Listing and inspection¶
Pull current mesh state. list_peers accepts daemon-supported filters; get_peer resolves a single peer by name or id. pending_asks returns open asks for one pane or peer; pass direction="outbound" or direction="both" to inspect asks opened by that peer.
for peer in await client.list_peers(status="online"):
print(peer.name, peer.circle, peer.description)
peer = await client.get_peer("project-b")
asks = await client.pending_asks(peer_id=peer.peer_id)
outbound = await client.pending_asks(peer_id=peer.peer_id, direction="outbound")
Spawning and lifecycle¶
spawn launches a new agent session subject to daemon.spawn.commands and daemon.spawn.allowed_paths. spawn_config reports which backend launch profiles and optional model profiles are configured. Pass profile to append args from daemon.spawn.profiles.<backend>.<profile>. Peer records include optional model, the last observed runtime model reported by the backend; this is not inferred from the spawn profile. Omit circle to use the daemon default (default), or pass it explicitly for another circle. The result includes registration_state, optional peer_id, and warnings; Antigravity daemon spawn returns registration_state="cli_fallback" while upstream agy hooks are pending. kill_peer always removes the peer from the mesh registry. It kills the backing tmux pane only when the daemon can verify the target pane by spawn ownership or matching pane peer_id metadata; otherwise the response reports tmux_killed=null.
restart_peer resumes a peer on the same backend, path, circle, role, and mesh identity. It refuses cross-host peers, missing/stale backend resume ids, and unverified live panes. Manually attached peers can be restarted when their pane metadata proves the target peer_id; cwd/path match alone is not enough.

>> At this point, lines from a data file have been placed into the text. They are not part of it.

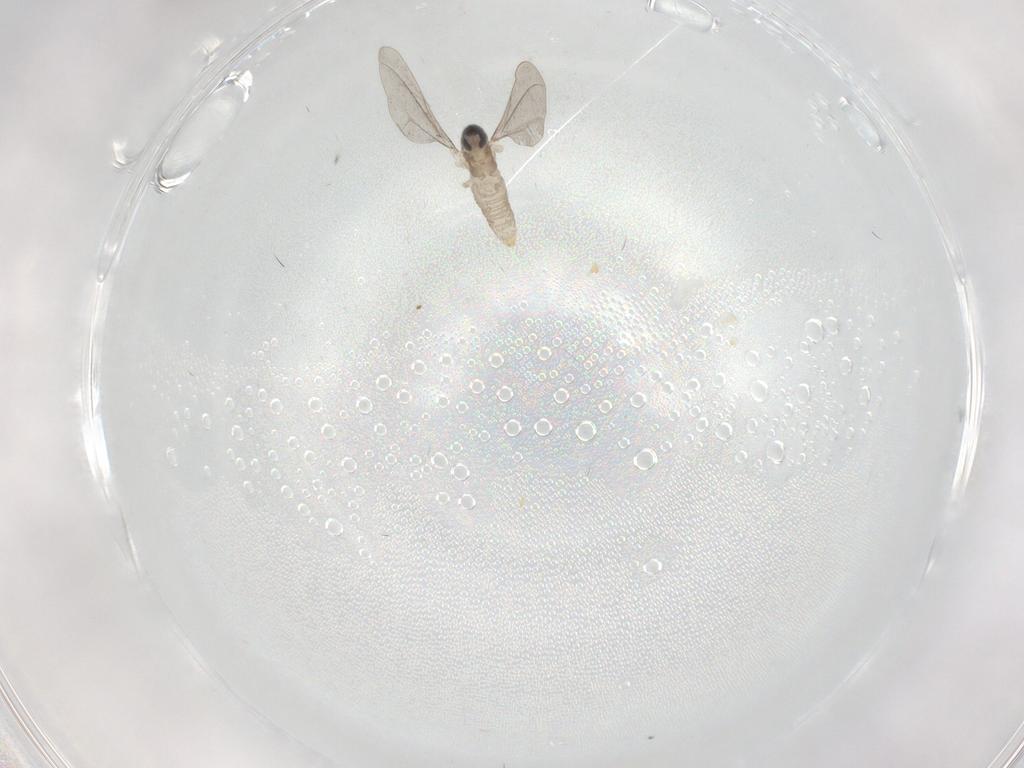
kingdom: Animalia
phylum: Arthropoda
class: Insecta
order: Diptera
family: Cecidomyiidae
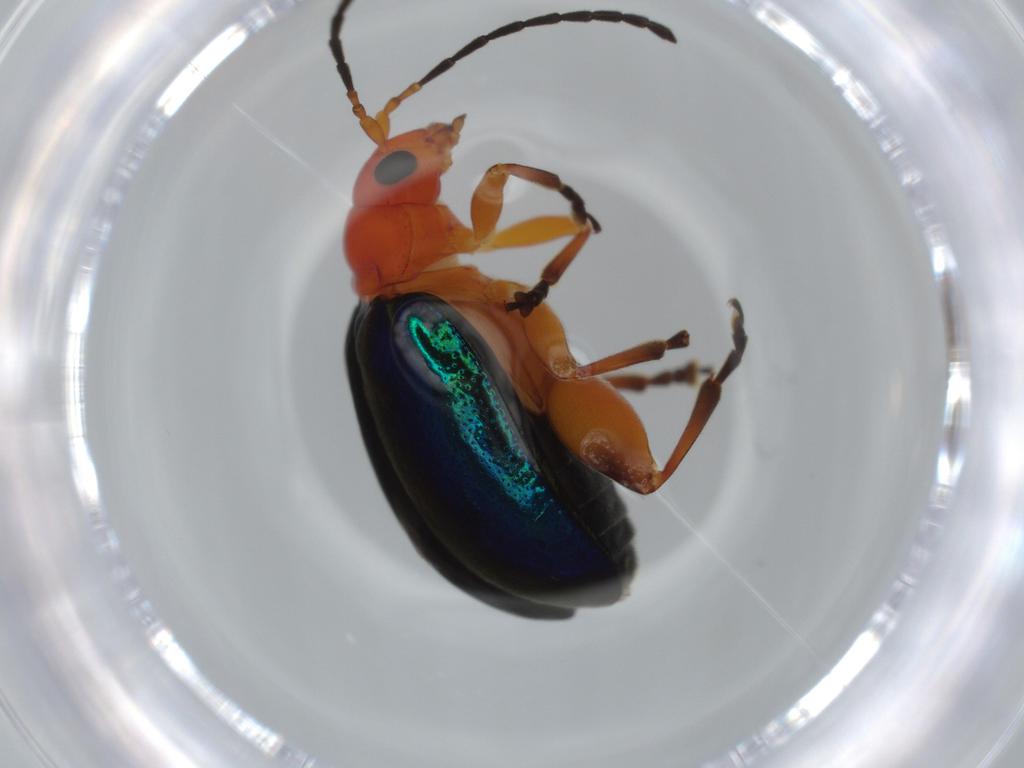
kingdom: Animalia
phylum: Arthropoda
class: Insecta
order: Coleoptera
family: Chrysomelidae
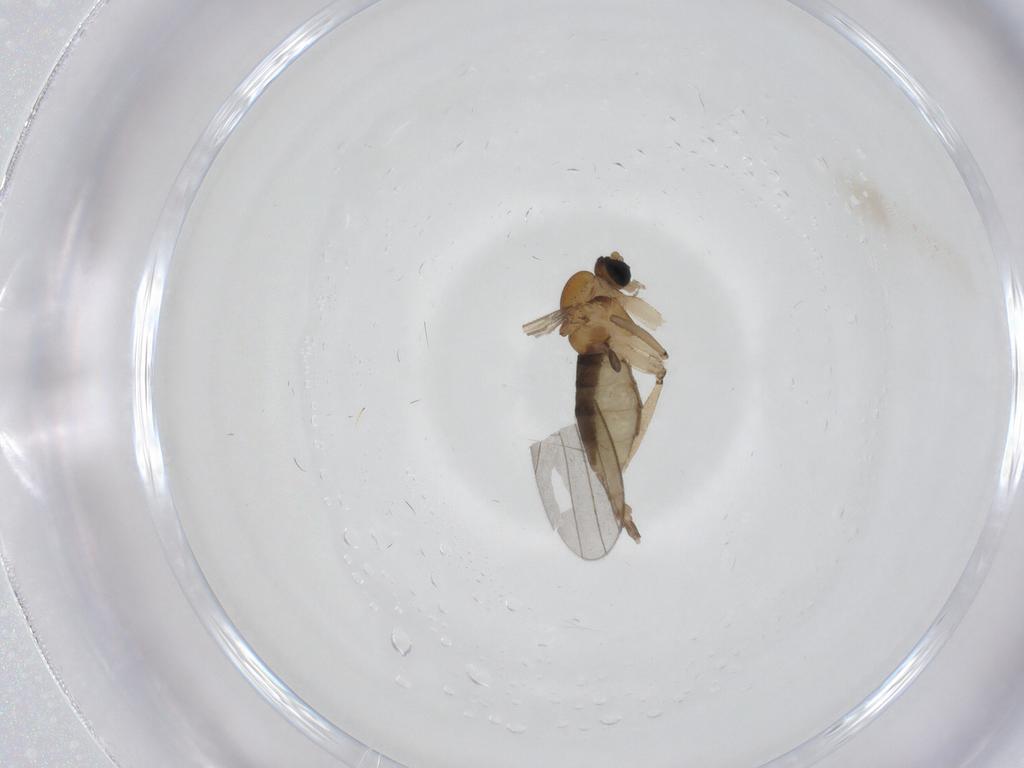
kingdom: Animalia
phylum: Arthropoda
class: Insecta
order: Diptera
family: Sciaridae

Restart is same-window/name first, not same-pane: tmux allocates a fresh pane through the normal spawn path after the old verified pane is killed. The response includes resume_mode=resumed; if no valid backend session is available, the API returns 409 resume_unavailable before killing anything.
resume_session is the session-native equivalent for a detached durable
Repowire session id. It validates the captured backend runtime id against local
session storage, fails on active/stale/unsupported sessions, and can either
inspect (dry_run=True) or spawn the backend resume (dry_run=False).
info = await client.spawn_config()
if "claude-code" in info.commands:
spawn = await client.spawn(
path="/home/me/projects/project-c",
backend="claude-code",
profile="fast",
circle="docs",
message="help me draft a reference page",
)
print(spawn.display_name, spawn.tmux_session, spawn.peer_id, spawn.registration_state)
restart = await client.restart_peer("project-c-claude-code", dry_run=True)
print(restart.status, restart.resume_mode)
resumed = await client.resume_session(
"rw-session-abc123",
dry_run=False,
profile="fast",
message="continue",
)
print(resumed.action, resumed.spawned_display_name)
Errors¶
All methods raise one of three typed errors from repowire.protocol.errors:
DaemonConnectionError— the daemon is not reachable (most often, not running).DaemonTimeoutError— the daemon accepted the connection but did not respond in time.DaemonHTTPError(status, body)— the daemon returned a non-2xx response.
Stability¶
The client is the public Python surface; depend on it rather than the daemon HTTP routes, which may shift between releases. Repowire is pre-1.0, so method signatures and pydantic models may still adjust across minor versions. Additions are preferred over breaks, but explicit breaks will happen when the design wants them.
See also¶
Agents call the same primitives through MCP tools. The semantics are identical; only the identity resolution differs.